Berger also realizes that the Democrats have compromised repeatedly with the timber interests. In 1995, Clinton signed a "salvage logging" loophole into law for logging on federal lands.(p. 83)
In 1996, the Sierra Club also started to oppose any commercial logging of federal lands, because the government's Forest Service was proving itself unable to resist the logging companies' lobbying efforts in any effective way.(pp. 151-2) There are 190 million acres in National Forests that the government has set up.(p. 49)
Although Berger does not develop this point or his fight against idealism sufficiently, he does say: "Some multinationals wield financial resources comparable to those of entire states and nations.... They exert overwhelming political and economic power on local elected officials, resource agencies, rural communities, and even on national governments, especially in developing nations.
"The protection of the world's forests is likewise intertwined with the problems of inequitable distribution of wealth and with the global poverty in which a billion people exist."(p. 134) Furthermore, Berger says the "root causes are the unjust and exploitative social, political, and economic conditions that produce and perpetuate concentrated control over land and other resources by elites and multinational corporations.
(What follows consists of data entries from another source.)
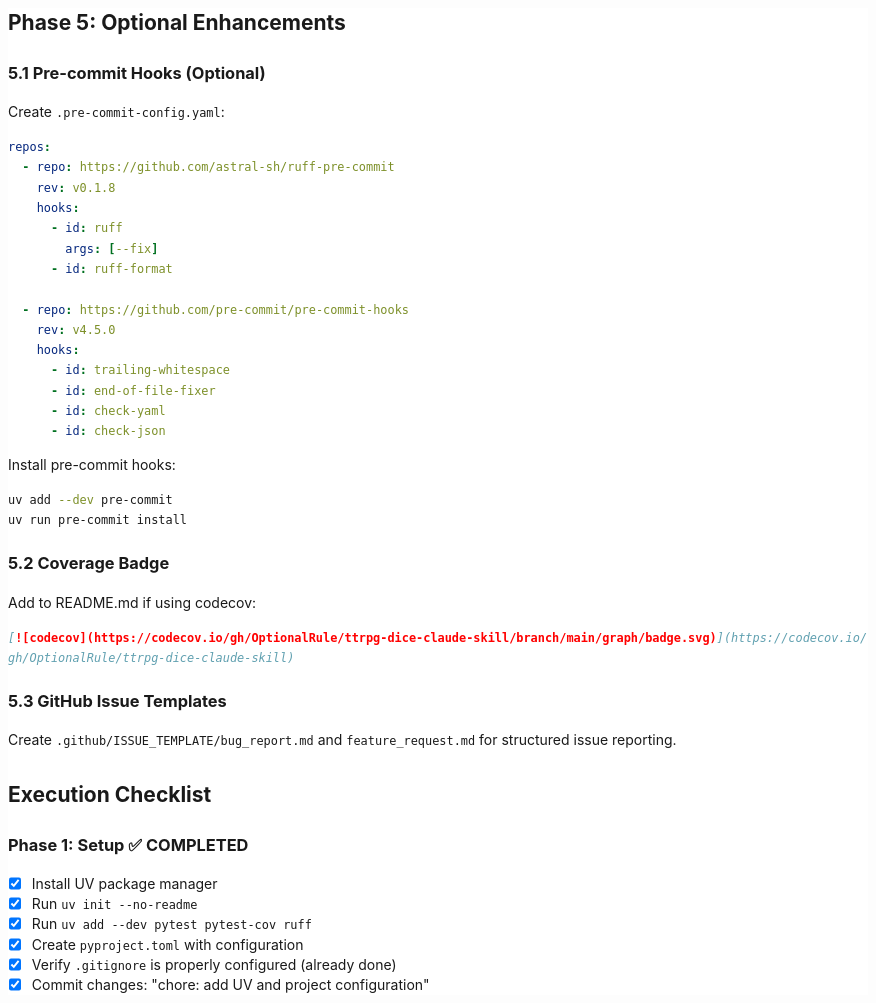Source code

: ## Phase 5: Optional Enhancements

### 5.1 Pre-commit Hooks (Optional)

Create `.pre-commit-config.yaml`:

```yaml
repos:
  - repo: https://github.com/astral-sh/ruff-pre-commit
    rev: v0.1.8
    hooks:
      - id: ruff
        args: [--fix]
      - id: ruff-format

  - repo: https://github.com/pre-commit/pre-commit-hooks
    rev: v4.5.0
    hooks:
      - id: trailing-whitespace
      - id: end-of-file-fixer
      - id: check-yaml
      - id: check-json
```

Install pre-commit hooks:

```bash
uv add --dev pre-commit
uv run pre-commit install
```

### 5.2 Coverage Badge

Add to README.md if using codecov:

```markdown
[![codecov](https://codecov.io/gh/OptionalRule/ttrpg-dice-claude-skill/branch/main/graph/badge.svg)](https://codecov.io/gh/OptionalRule/ttrpg-dice-claude-skill)
```

### 5.3 GitHub Issue Templates

Create `.github/ISSUE_TEMPLATE/bug_report.md` and `feature_request.md` for structured issue reporting.

## Execution Checklist

### Phase 1: Setup ✅ COMPLETED
- [x] Install UV package manager
- [x] Run `uv init --no-readme`
- [x] Run `uv add --dev pytest pytest-cov ruff`
- [x] Create `pyproject.toml` with configuration
- [x] Verify `.gitignore` is properly configured (already done)
- [x] Commit changes: "chore: add UV and project configuration"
Forest land ownership patterns must be changed in many parts of the world to promote public-interest forest stewardship by well-trained ecologically qualified forest managers and local traditional forest users."(p. 138)
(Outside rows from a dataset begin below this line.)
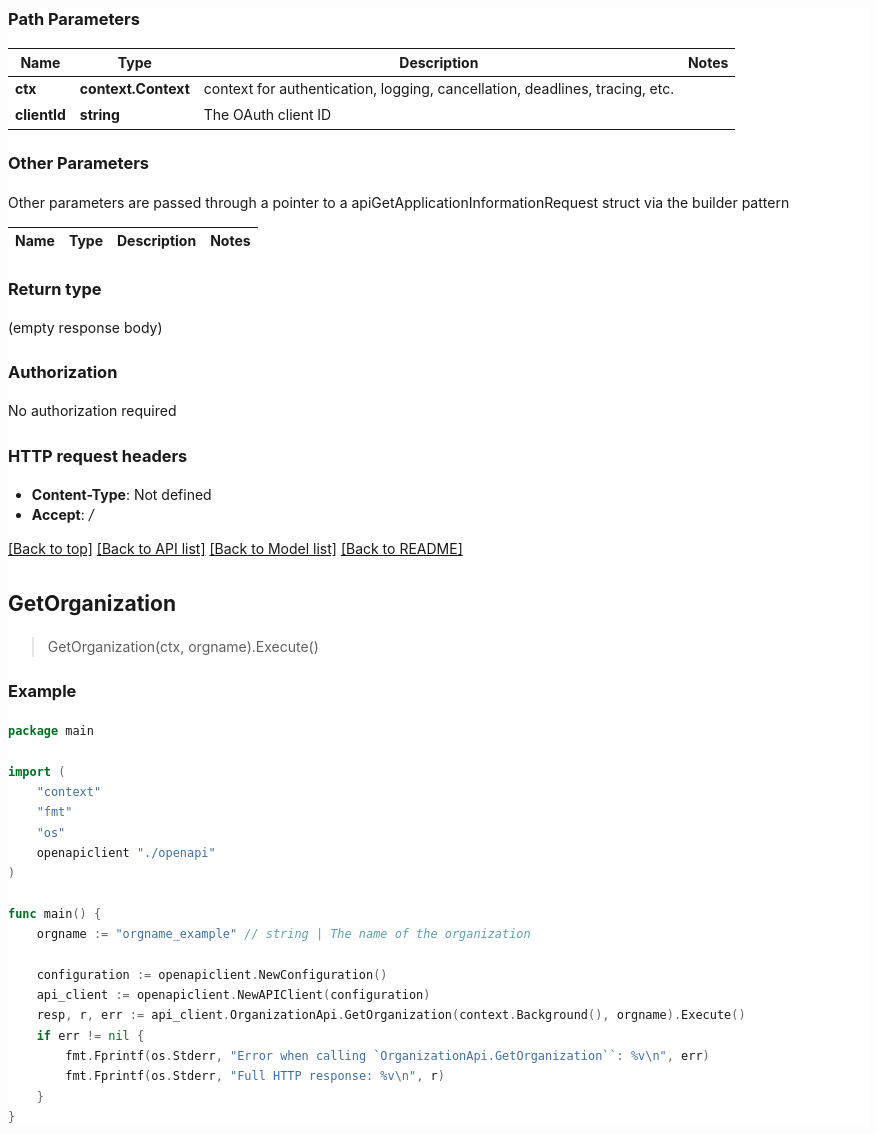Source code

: ### Path Parameters


Name | Type | Description  | Notes
------------- | ------------- | ------------- | -------------
**ctx** | **context.Context** | context for authentication, logging, cancellation, deadlines, tracing, etc.
**clientId** | **string** | The OAuth client ID | 

### Other Parameters

Other parameters are passed through a pointer to a apiGetApplicationInformationRequest struct via the builder pattern


Name | Type | Description  | Notes
------------- | ------------- | ------------- | -------------


### Return type

 (empty response body)

### Authorization

No authorization required

### HTTP request headers

- **Content-Type**: Not defined
- **Accept**: */*

[[Back to top]](#) [[Back to API list]](../README.md#documentation-for-api-endpoints)
[[Back to Model list]](../README.md#documentation-for-models)
[[Back to README]](../README.md)


## GetOrganization

> GetOrganization(ctx, orgname).Execute()





### Example

```go
package main

import (
    "context"
    "fmt"
    "os"
    openapiclient "./openapi"
)

func main() {
    orgname := "orgname_example" // string | The name of the organization

    configuration := openapiclient.NewConfiguration()
    api_client := openapiclient.NewAPIClient(configuration)
    resp, r, err := api_client.OrganizationApi.GetOrganization(context.Background(), orgname).Execute()
    if err != nil {
        fmt.Fprintf(os.Stderr, "Error when calling `OrganizationApi.GetOrganization``: %v\n", err)
        fmt.Fprintf(os.Stderr, "Full HTTP response: %v\n", r)
    }
}
```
Above all, Berger seems to realize concretely that the solution of the globe's environmental problems is connected to what we Maoists call the "principal contradiction." MIM sees reparations to the Third World as essential to any environmental program. Berger gives more details phrased in the interests of the petty- bourgeoisie of the imperialist countries:
"Recognizing that economic incentives have to be altered so that it becomes more profitable for governments and people to save forests, rather than to destroy them, a steady stream of payments should be made by nations that can afford to pay--and that benefit from the forests' global services--to forest guardian nations that still have important forests. Payments to developing tropical nations certainly are appropriate in recognition of the tens of billions of dollars (or more) worth of pharmaceuticals that the developed nations have created from compounds that originated in tropical forest plants. Payments to developing nations could also be made to recognize the climate-stabilizing benefits of the forests saved and could represent a form of climate 'insurance premium.'"(p. 149)
MIM also has 100 percent agreement with the following caveat to indigenous nations: "But no group, indigenous or other, should be allowed to take actions that destroy the resource base, a common heritage of all peoples."(p. 150) Hence, if there is a massive restructuring in favor of the environment and the indigenous nations allow capitalism to arise and exploit the forests again, then the other peoples have no obligation to respect their right to destroy the environment. By the same token, no country needs to respect the imperialist countries for destroying the environment, in this case through their lumber companies and excessive and wasteful consumption of their products. Whether the imperialist countries accept an environmentalist reparations program or not the international dictatorship of the proletariat and allied oppressed nations will impose it. The "right" to a sustainable non-toxic environment is non-negotiable.